Torna-se cada vez mais evidente que a manutenção de um rígido congelamento de preços não pode perdurar por muito tempo. As distorções que esta política acarreta ao sistema produtivo são por demais perigosas, havendo até mesmo o risco de que a persistência nessa linha acabe por gerar pressões recessivas - exatamente o que se deseja evitar com o choque heterodoxo.
O custo de uma maior flexibilização na política de preços é o surgimento de níveis inflacionários mais elevados do que os observados nos últimos meses; contudo, a despeito das inconvincentes declarações oficiais de que a inflação será zero, ou quase zero, ninguém realmente acredita que as pressões inflacionárias tenham sido, ou virão a ser, definitivamente debeladas.
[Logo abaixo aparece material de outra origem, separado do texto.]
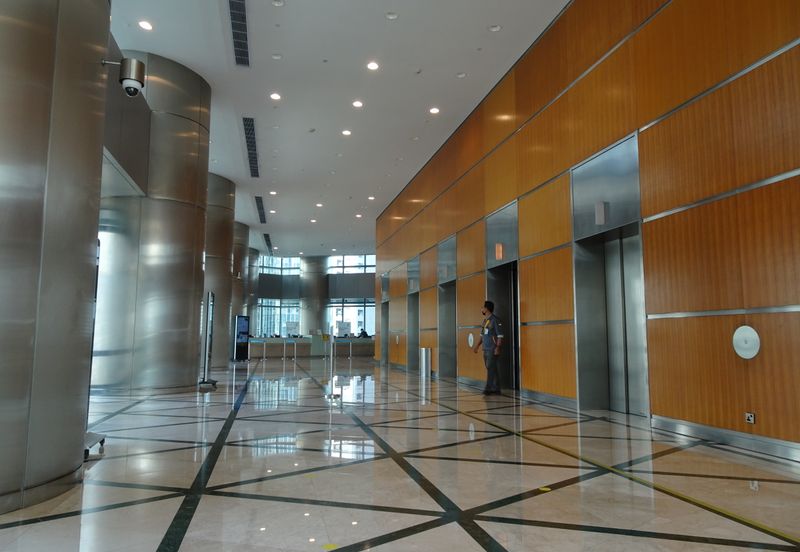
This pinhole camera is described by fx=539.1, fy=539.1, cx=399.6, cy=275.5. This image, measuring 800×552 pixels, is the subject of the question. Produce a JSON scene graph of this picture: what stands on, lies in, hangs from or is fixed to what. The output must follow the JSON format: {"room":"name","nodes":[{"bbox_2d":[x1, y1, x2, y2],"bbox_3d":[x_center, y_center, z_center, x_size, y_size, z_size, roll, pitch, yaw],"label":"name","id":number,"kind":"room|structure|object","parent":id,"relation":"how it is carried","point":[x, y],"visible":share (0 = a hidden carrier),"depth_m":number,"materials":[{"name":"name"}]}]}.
{"room":"lobby","nodes":[
{"label":"lobby","id":0,"kind":"room"},
{"bbox_2d":[254,252,375,337],"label":"back wall","id":1,"kind":"structure","parent":0,"point":[372,276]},
{"bbox_2d":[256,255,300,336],"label":"window","id":2,"kind":"structure","parent":1,"relation":"in","point":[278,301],"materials":[{"name":"glass"}]},
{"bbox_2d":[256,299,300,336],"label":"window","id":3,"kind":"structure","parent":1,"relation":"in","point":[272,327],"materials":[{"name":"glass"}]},
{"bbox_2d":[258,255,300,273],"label":"window","id":4,"kind":"structure","parent":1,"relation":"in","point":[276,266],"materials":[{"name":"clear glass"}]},
{"bbox_2d":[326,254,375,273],"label":"window","id":5,"kind":"structure","parent":1,"relation":"in","point":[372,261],"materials":[{"name":"glass"}]},
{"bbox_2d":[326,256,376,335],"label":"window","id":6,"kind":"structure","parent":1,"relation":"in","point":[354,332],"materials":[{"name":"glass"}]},
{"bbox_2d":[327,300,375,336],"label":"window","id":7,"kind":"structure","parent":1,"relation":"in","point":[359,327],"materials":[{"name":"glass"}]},
{"bbox_2d":[106,0,570,257],"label":"ceiling","id":8,"kind":"structure","parent":0,"point":[451,71],"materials":[{"name":"white paint"}]},
{"bbox_2d":[138,20,152,30],"bbox_3d":[-4.022,-3.971,8.530,0.211,0.049,0.214,2,-6,-12],"label":"ceiling light","id":9,"kind":"object","parent":8,"relation":"in","point":[143,24],"visible":0.98,"depth_m":8.52,"materials":[{"name":"white"}]},
{"bbox_2d":[228,0,249,66],"bbox_3d":[-2.638,-4.063,8.775,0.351,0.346,2.178,2,-6,-12],"label":"air vent","id":10,"kind":"object","parent":8,"relation":"in","point":[232,7],"visible":0.98,"depth_m":8.96,"materials":[{"name":"metal"}]},
{"bbox_2d":[242,117,258,176],"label":"air vent","id":11,"kind":"object","parent":8,"relation":"in","point":[251,142],"visible":0.96,"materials":[{"name":"black metal"}]},
{"bbox_2d":[255,195,266,223],"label":"air vent","id":12,"kind":"object","parent":8,"relation":"in","point":[257,197],"visible":0.97,"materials":[{"name":"black metal"}]},
{"bbox_2d":[263,233,272,251],"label":"air vent","id":13,"kind":"object","parent":8,"relation":"in","point":[267,235],"visible":0.96,"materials":[{"name":"black metal"}]},
{"bbox_2d":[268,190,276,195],"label":"ceiling light","id":14,"kind":"object","parent":8,"relation":"in","point":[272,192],"visible":0.98,"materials":[{"name":"white"}]},
{"bbox_2d":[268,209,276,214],"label":"ceiling light","id":15,"kind":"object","parent":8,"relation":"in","point":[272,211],"visible":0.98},
{"bbox_2d":[269,92,280,100],"bbox_3d":[-2.508,-3.613,10.852,0.235,0.053,0.237,2,-6,-12],"label":"ceiling light","id":16,"kind":"object","parent":8,"relation":"in","point":[275,95],"visible":0.98,"depth_m":10.85,"materials":[{"name":"white"}]},
{"bbox_2d":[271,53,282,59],"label":"ceiling light","id":17,"kind":"object","parent":8,"relation":"in","point":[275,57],"visible":0.98,"depth_m":9.66,"materials":[{"name":"white"}]},
{"bbox_2d":[271,0,284,6],"bbox_3d":[-1.767,-3.965,7.816,0.187,0.043,0.183,2,-6,-12],"label":"ceiling light","id":18,"kind":"object","parent":8,"relation":"in","point":[278,2],"visible":0.98,"depth_m":7.82,"materials":[{"name":"white"}]},
{"bbox_2d":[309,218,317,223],"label":"ceiling light","id":19,"kind":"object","parent":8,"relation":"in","point":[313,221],"visible":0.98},
{"bbox_2d":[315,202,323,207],"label":"ceiling light","id":20,"kind":"object","parent":8,"relation":"in","point":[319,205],"visible":0.98,"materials":[{"name":"white"}]},
{"bbox_2d":[341,129,351,135],"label":"ceiling light","id":21,"kind":"object","parent":8,"relation":"in","point":[346,132],"visible":0.97,"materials":[{"name":"white"}]},
{"bbox_2d":[352,100,362,107],"bbox_3d":[-0.905,-3.695,11.537,0.220,0.055,0.213,2,-6,-12],"label":"ceiling light","id":22,"kind":"object","parent":8,"relation":"in","point":[356,103],"visible":0.97,"depth_m":11.53,"materials":[{"name":"white"}]},
{"bbox_2d":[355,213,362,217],"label":"ceiling light","id":23,"kind":"object","parent":8,"relation":"in","point":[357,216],"visible":0.98,"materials":[{"name":"white"}]},
{"bbox_2d":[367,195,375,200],"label":"ceiling light","id":24,"kind":"object","parent":8,"relation":"in","point":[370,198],"visible":0.98,"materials":[{"name":"white"}]},
{"bbox_2d":[366,61,378,70],"bbox_3d":[-0.489,-3.796,9.715,0.209,0.045,0.202,2,-6,-12],"label":"ceiling light","id":25,"kind":"object","parent":8,"relation":"in","point":[373,66],"visible":0.98,"depth_m":9.70,"materials":[{"name":"white"}]},
{"bbox_2d":[385,11,398,19],"bbox_3d":[-0.121,-3.922,8.118,0.187,0.045,0.186,2,-6,-12],"label":"ceiling light","id":26,"kind":"object","parent":8,"relation":"in","point":[391,16],"visible":0.98,"depth_m":8.10,"materials":[{"name":"white"}]},
{"bbox_2d":[429,106,439,113],"bbox_3d":[0.754,-3.634,11.788,0.216,0.056,0.213,2,-6,-12],"label":"ceiling light","id":27,"kind":"object","parent":8,"relation":"in","point":[434,110],"visible":0.97,"depth_m":11.77,"materials":[{"name":"white"}]},
{"bbox_2d":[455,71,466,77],"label":"ceiling light","id":28,"kind":"object","parent":8,"relation":"in","point":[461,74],"visible":0.98,"depth_m":9.99,"materials":[{"name":"white"}]},
{"bbox_2d":[488,24,501,31],"bbox_3d":[1.492,-3.913,8.486,0.196,0.055,0.192,2,-6,-12],"label":"ceiling light","id":29,"kind":"object","parent":8,"relation":"in","point":[494,28],"visible":0.98,"depth_m":8.48,"materials":[{"name":"white"}]},
{"bbox_2d":[0,355,798,551],"bbox_3d":[-1.896,2.255,10.699,8.597,0.154,25.412,2,-6,-12],"label":"floor","id":30,"kind":"structure","parent":0,"point":[337,531],"depth_m":3.82,"materials":[{"name":"stone"}]},
{"bbox_2d":[0,0,110,514],"bbox_3d":[-2.612,-1.052,3.530,1.282,4.646,1.403,2,-6,-12],"label":"metal column","id":31,"kind":"structure","parent":30,"relation":"on","point":[88,78],"depth_m":3.39,"materials":[{"name":"metal"}]},
{"bbox_2d":[103,55,144,96],"bbox_3d":[-2.083,-1.510,4.082,0.284,0.287,0.221,2,-6,-12],"label":"security camera","id":32,"kind":"object","parent":31,"relation":"attached to","point":[137,79],"visible":0.99,"depth_m":4.04,"materials":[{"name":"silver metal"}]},
{"bbox_2d":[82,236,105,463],"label":"sign stand","id":33,"kind":"object","parent":30,"relation":"on","point":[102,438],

Nem mesmo o governo, que já vem administrando os preços com maior flexibilidade.
Os fatos demonstram que o espaço para a manutenção do congelamento acha-se cada vez mais reduzido. Em fevereiro último, os preços não se achavam equilibrados; tampouco o tabelamento ocorreu pelas médias, como teria sido recomendável pela leitura dos trabalhos acadêmicos de quase todos os mentores do plano de choque.
Isso não implica dizer que não tenha surtido efeito. Pelo contrário, o congelamento foi importante fator de desarticulação das expectativas inflacionárias de curto prazo. Por outro lado, imaginar que ele possa ser perpetuado, como querem fazer crer as autoridades econômicas, terá o efeito diametralmente oposto. Há clara percepção da população, e dos empresários em particular, de que as pressões inflacionárias latentes e estruturais motivarão, com crescente intensidade, o aparecimento de ágios, burlas nas medidas, nos pesos e na qualidade dos produtos, além da desmoralizante escassez de oferta. Estes fatores terminarão por exacerbar as expectativas de que a inflação retornaria fortalecida no médio e longo prazo.
Também não há como negar que alguns importantes setores produtivos tiveram suas margens de lucro reduzidas pelo congelamento, ainda que, a curto prazo, o aquecimento da demanda tenha possibilitado o aumento dos níveis de produção e, consequentemente, uma certa redução de custos fixos unitários. Contudo, a capacidade produtiva acha-se plenamente utilizada, e os níveis salariais estão em franca ascensão. A saída encontrada pelos produtores tem sido o recurso a artificiosas alterações nas medidas e na qualidade, que, contudo, não poderá ser utilizada continuamente. O círculo se fecha com o surgimento do desabastecimento e da falta de incentivos à formação de capital, até mesmo porque passa-se a temer que o governo se veja obrigado a adotar medidas abertamente contracionistas, se as providências necessárias não forem tomadas de imediato.
A defesa intransigente do tabelamento por todos os escalões da administração reflete, cada vez menos, uma posição confirmada na prática. Em realidade, o rígido controle dos preços só é claramente notado nos supermercados e nos preços públicos, o que, por si só, já torna o congelamento uma medida positiva para a grande maioria da população, que neles despende a maior parte da renda. No entanto, mesmo esses poderão ser afetados pela queda do emprego caso um indesejável, não planejado e abrupto desaquecimento da demanda venha a ocorrer, exatamente como resultado do congelamento que tanto celebram.
A inflação ainda persiste em quase todos os segmentos do mercado, de imóveis a serviços pessoais, do mobiliário ao vestuário, da educação aos bens de consumo duráveis, dos fertilizantes aos hortifrutis, dos salários aos honorários. Até mesmo os preços por atacado foram liberados, pois podem chegar até os níveis de tabela no varejo.
Contrariamente ao discurso oficial, os preços precisarão ser administrados pelo governo, e não suportarão mais a camisa-de-força de um congelamento irredutível. Haverá sempre uma inflação residual, inevitável. O que precisa e pode ser evitado é o retorno dos mecanismos de mérito do Plano Cruzado. O mais difícil já foi feito. Espera-se que agora o governo possa enxergar os limites do possível, de forma a preservar os ganhos obtidos sem comprometer o crescimento futuro.
MARCOS C. CAVALCANTI DE ALBUQUERQUE é doutor em Economia pela Universidade de Harvard (EUA), professor da Fundação Getúlio Vargas em São Paulo e consultor de Economia desta Folha.